Beberapa perempuan bahkan menjadi orangtua tunggal. Namun, mereka tetap berdaya dan mandiri di tengah stigma yang membayangi.
Rita Wati Sirait (47), misalnya. Meski sangat terpuruk ketika suaminya meninggal, ia tak menyerah. Bersama tiga anaknya, Rita yang tinggal di rumah kayu di kampung nelayan Kelurahan Sumber Sari, Kecamatan Sei Tualang Raso, Kota Tanjungbalai, Sumatera Utara, berjuang melanjutkan hidup.
Selain membuka warung dengan berjualan gorengan di muara Sungai Asahan, dia juga menjadi buruh cuci pakaian. Setiap hari, dia bangun pukul 04.00 dan baru tidur menjelang tengah malam. ”Sudah delapan tahun saya memperjuangkan anak-anak saya. Sekarang, anak sulung sudah kelas X SMA,” kata Rita, Sabtu (1/8/2020). Dua anak lainnya duduk di bangku SMP dan SD.
Rita mulai bangkit setelah mendapat pendampingan dari Yayasan Pemberdayaan Perempuan Kepala Keluarga (Pekka). Dari usaha warung itu, Rita memperoleh Rp 50.000 setiap hari. Namun, penghasilan tersebut jelas tak cukup sehingga ia juga bekerja sebagai buruh cuci dan setrika pakaian. Ketika warungnya merugi, ia terpaksa meminjam kepada rentenir untuk modal harian warungnya.
Sebagai perempuan kepala keluarga, Rita terus berjuang menghidupi keluarganya. Ia bertekad menyekolahkan anaknya agar tidak bernasib seperti dirinya yang hanya tamat SD. ”Saya tidak punya harta untuk diwariskan kepada anak-anak. Hanya pendidikan yang bisa saya berikan sebagai modal mereka menjalani hidupnya,” kata Rita.
Menangkap ikan
Perjuangan sebagai perempuan kepala keluarga juga dijalani Masdalina (40), warga Desa Teluk Mesjid, Kecamatan Sungai Pandan, Kabupaten Hulu Sungai Utara, Kalimantan Selatan. Sebelum pandemi, dia menjadi buruh tani di desanya. Masdalina biasanya menggarap sawah orang lain, dengan bekerja dari pukul 07.00 sampai pukul 11.00, dan mendapatkan upah harian Rp 35.000.

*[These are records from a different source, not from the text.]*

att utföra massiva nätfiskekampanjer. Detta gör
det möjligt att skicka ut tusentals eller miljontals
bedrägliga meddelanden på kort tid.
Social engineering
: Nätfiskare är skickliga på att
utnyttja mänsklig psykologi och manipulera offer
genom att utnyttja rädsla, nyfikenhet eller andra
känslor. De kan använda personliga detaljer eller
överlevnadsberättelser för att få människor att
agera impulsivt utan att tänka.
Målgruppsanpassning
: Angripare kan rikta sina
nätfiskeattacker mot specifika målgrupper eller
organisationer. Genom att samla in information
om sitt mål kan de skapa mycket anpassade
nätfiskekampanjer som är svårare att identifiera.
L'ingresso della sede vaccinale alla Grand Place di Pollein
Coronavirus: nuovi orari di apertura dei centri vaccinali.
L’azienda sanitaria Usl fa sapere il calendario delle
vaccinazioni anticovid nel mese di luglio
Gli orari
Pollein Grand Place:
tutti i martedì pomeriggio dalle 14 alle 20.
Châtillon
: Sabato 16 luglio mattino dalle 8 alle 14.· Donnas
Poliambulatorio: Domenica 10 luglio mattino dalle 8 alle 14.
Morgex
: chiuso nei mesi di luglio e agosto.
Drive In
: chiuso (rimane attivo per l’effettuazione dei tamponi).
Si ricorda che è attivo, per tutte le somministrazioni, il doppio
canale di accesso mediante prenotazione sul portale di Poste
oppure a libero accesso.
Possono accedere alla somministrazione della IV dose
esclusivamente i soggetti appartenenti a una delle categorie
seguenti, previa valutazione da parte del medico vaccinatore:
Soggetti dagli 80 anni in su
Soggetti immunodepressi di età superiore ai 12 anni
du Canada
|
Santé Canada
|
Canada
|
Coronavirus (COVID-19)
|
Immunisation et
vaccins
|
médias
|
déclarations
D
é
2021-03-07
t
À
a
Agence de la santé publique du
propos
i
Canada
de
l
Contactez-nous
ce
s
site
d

Selain menjadi buruh tani harian, dia juga menggarap lahan milik orang lain dengan sistem bagi hasil. Ia menanam padi dengan masa tanam selama 3 bulan 10 hari.
Saya tidak punya harta untuk diwariskan kepada anak-anak. Hanya pendidikan yang bisa saya berikan sebagai modal mereka menjalani hidupnya.

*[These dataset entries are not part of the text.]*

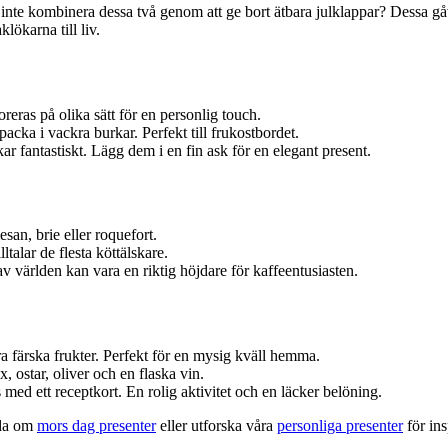
ör inte kombinera dessa två genom att ge bort ätbara julklappar? Dessa gå
lökarna till liv.
reras på olika sätt för en personlig touch.
cka i vackra burkar. Perfekt till frukostbordet.
r fantastiskt. Lägg dem i en fin ask för en elegant present.
an, brie eller roquefort.
ltalar de flesta köttälskare.
v världen kan vara en riktig höjdare för kaffeentusiasten.
a färska frukter. Perfekt för en mysig kväll hemma.
 ostar, oliver och en flaska vin.
 med ett receptkort. En rolig aktivitet och en läcker belöning.
sida om
mors dag presenter
eller utforska våra
personliga presenter
för ins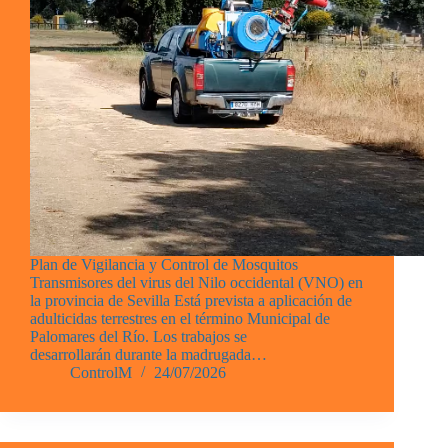
Plan de Vigilancia y Control de Mosquitos
Transmisores del virus del Nilo occidental (VNO) en
la provincia de Sevilla Está prevista a aplicación de
adulticidas terrestres en el término Municipal de
Palomares del Río. Los trabajos se
desarrollarán durante la madrugada…
ControlM
24/07/2026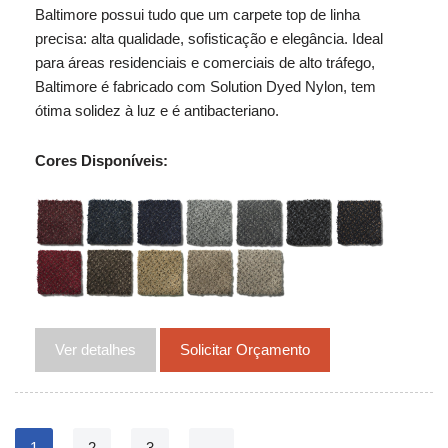
Baltimore possui tudo que um carpete top de linha
precisa: alta qualidade, sofisticação e elegância. Ideal
para áreas residenciais e comerciais de alto tráfego,
Baltimore é fabricado com Solution Dyed Nylon, tem
ótima solidez à luz e é antibacteriano.
Cores Disponíveis:
Ver detalhes
Solicitar Orçamento
1
2
3
→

Malang tak kuasa ditolak, selama pandemi pemilik lahan menggarap sawahnya sendiri karena uang untuk mengupah orang lain sudah dipakai untuk memenuhi kebutuhan sehari-hari. Tidak punya pekerjaan, Masdalina turun ke rawa-rawa menangkap ikan untuk lauk-pauk keluarganya.

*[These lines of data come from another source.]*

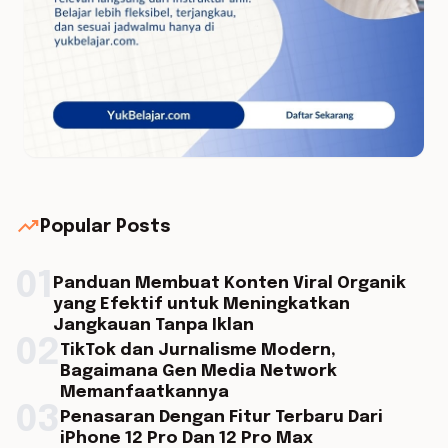
trending_up
Popular Posts
01
Panduan Membuat Konten Viral Organik
yang Efektif untuk Meningkatkan
Jangkauan Tanpa Iklan
02
TikTok dan Jurnalisme Modern,
Bagaimana Gen Media Network
Memanfaatkannya
03
Penasaran Dengan Fitur Terbaru Dari
iPhone 12 Pro Dan 12 Pro Max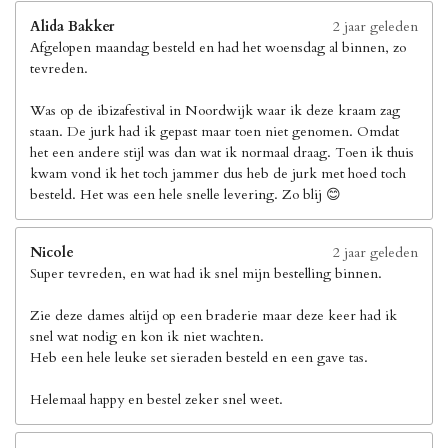
Alida Bakker
2 jaar geleden
Afgelopen maandag besteld en had het woensdag al binnen, zo
tevreden.
Was op de ibizafestival in Noordwijk waar ik deze kraam zag
staan. De jurk had ik gepast maar toen niet genomen. Omdat
het een andere stijl was dan wat ik normaal draag. Toen ik thuis
kwam vond ik het toch jammer dus heb de jurk met hoed toch
besteld. Het was een hele snelle levering. Zo blij 😊
Nicole
2 jaar geleden
Super tevreden, en wat had ik snel mijn bestelling binnen.
Zie deze dames altijd op een braderie maar deze keer had ik
snel wat nodig en kon ik niet wachten.
Heb een hele leuke set sieraden besteld en een gave tas.
Helemaal happy en bestel zeker snel weet.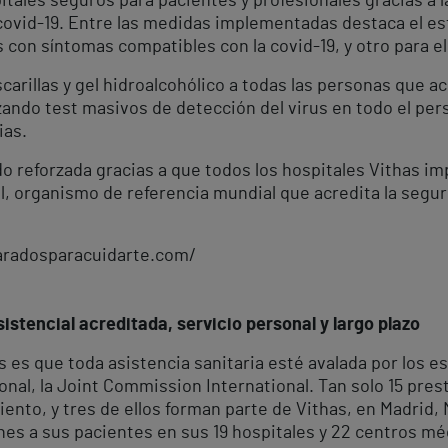
itales seguros para pacientes y profesionales gracias a l
 covid-19. Entre las medidas implementadas destaca el es
 con síntomas compatibles con la covid-19, y otro para el
illas y gel hidroalcohólico a todas las personas que acu
zando test masivos de detección del virus en todo el per
ias.
 reforzada gracias a que todos los hospitales Vithas im
, organismo de referencia mundial que acredita la seguri
paradosparacuidarte.com/
istencial acreditada, servicio personal y largo plazo
es que toda asistencia sanitaria esté avalada por los es
onal, la Joint Commission International. Tan solo 15 pre
ento, y tres de ellos forman parte de Vithas, en Madrid,
es a sus pacientes en sus 19 hospitales y 22 centros mé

”Wahini jarang ada yang mengupah begawi di huma. Jadi, ulun mencari iwak haja gasan makan (Saat ini, jarang ada yang bekerja di sawah. Jadi, saya mencari ikan saja untuk makan),” kata Masdalina yang menangkap ikan pada pagi hari, dan juga membuat pukat atau jaring penangkap ikan, yang dijual Rp 50.000 per lembar.
Pandemi Covid-19 juga membuat Masdalina tidak bisa membiayai pendidikan anaknya kuliah ke Banjarmasin. ”Tapi situasi kayak ini, semuanya serba ngalih (susah),” ujar Masdalina yang menjadi perempuan kepala keluarga setelah pernikahannya di usia 19 tahun gagal.
Berstatus ”janda” dalam usia relatif muda membuat Masdalina kadang dicibir. ”Memang harus pandai-pandai menjaga diri supaya jangan sampai jadi omongan orang,” ujar Masdalina yang juga bergabung dengan Pekka.
Bertahan di tengah pandangan negatif terhadap perempuan tak bersuami juga dialami Zaitun (48), warga Kelurahan Dalam Bugis, Pontianak Timur, Kalimantan Barat. Sejak ditinggalkan suaminya, perempuan dengan delapan anak dan tiga cucu ini berjualan kerupuk.
Ia menitipkan kerupuk di lebih dari 100 warung. Omzetnya bisa Rp 10 juta per bulan. ”Tiga bulan tak ada produksi kerupuk karena warung tempat ibu menitip kerupuk tutup dan sepi. Jadi, selama itu hampir tak ada pemasukan,” kata Zaitun.
Namun, Zaitun tak kehilangan akal. Dibantu anak-anaknya, dia mencoba memasarkan kerupuknya lewat media sosial. Tak hanya jualan kerupuk, ia juga mulai berdagang keripik singkong dan kacang goreng. Kalau ada yang pesan banyak, langsung diantar ke rumah.
Namun, karena tujuh anaknya masih sekolah, Zaitun berupaya mencari penghasilan tambahan. Ia pun bekerja mencuci dan setrika pakaian di rumah tetangga dengan upah Rp 200.000 per bulan. ”Dalam kondisi begini, apa saja dikerjakan, yang penting halal,” kata perempuan yang sudah 14 tahun ditinggalkan suaminya itu.